[Your instructions] Among the entries below, only the lines starting at the one with "una firma com" and ending at the one with "converses que po", both included, are to be printed exactly.

_ _ _

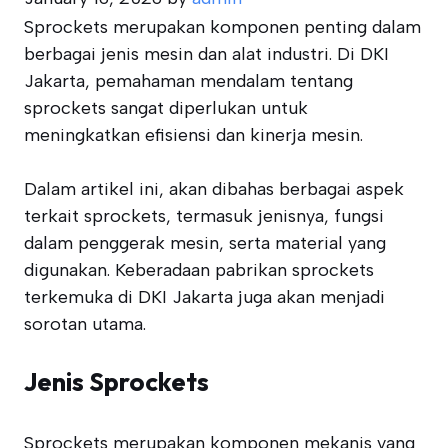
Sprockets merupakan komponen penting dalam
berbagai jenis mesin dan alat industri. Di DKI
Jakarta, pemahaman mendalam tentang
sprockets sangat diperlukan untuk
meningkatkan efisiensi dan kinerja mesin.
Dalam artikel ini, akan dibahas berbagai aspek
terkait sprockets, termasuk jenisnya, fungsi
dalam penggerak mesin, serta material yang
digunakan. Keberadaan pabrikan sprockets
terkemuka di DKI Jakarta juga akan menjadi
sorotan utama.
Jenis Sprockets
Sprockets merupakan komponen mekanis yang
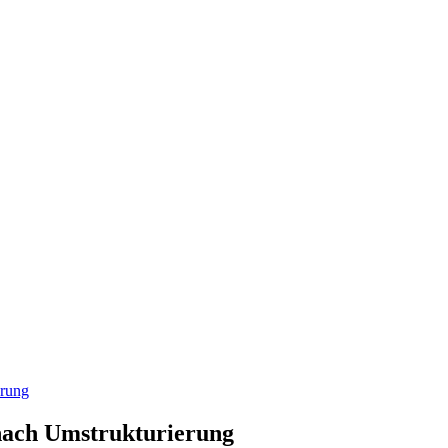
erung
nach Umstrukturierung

_ _ _

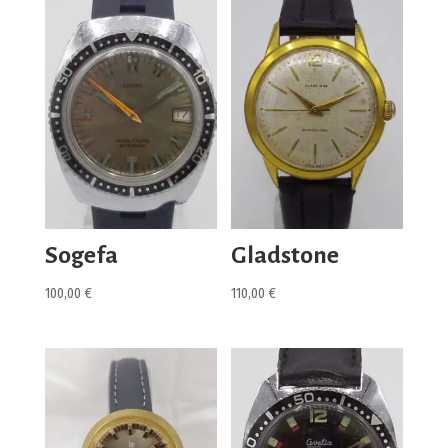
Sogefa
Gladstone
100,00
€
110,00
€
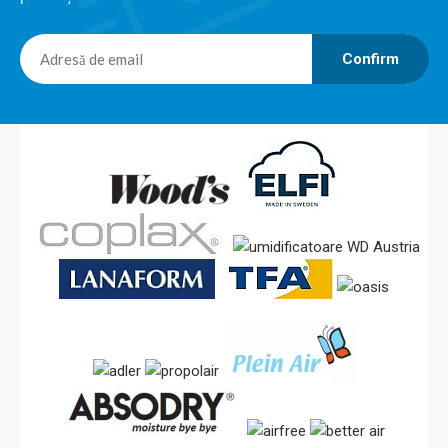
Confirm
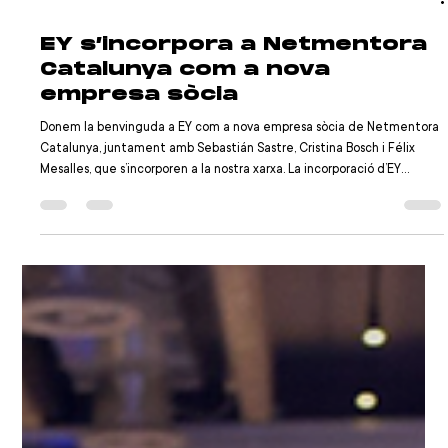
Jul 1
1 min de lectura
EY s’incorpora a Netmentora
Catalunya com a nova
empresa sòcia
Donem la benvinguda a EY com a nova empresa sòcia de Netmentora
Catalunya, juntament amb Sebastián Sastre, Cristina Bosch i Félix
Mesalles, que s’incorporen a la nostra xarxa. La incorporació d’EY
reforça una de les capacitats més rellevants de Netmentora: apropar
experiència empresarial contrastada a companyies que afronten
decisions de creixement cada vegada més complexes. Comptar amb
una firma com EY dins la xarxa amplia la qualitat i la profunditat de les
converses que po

_ _ _

[Task solution]
una firma com EY dins la xarxa amplia la qualitat i la profunditat de les
converses que po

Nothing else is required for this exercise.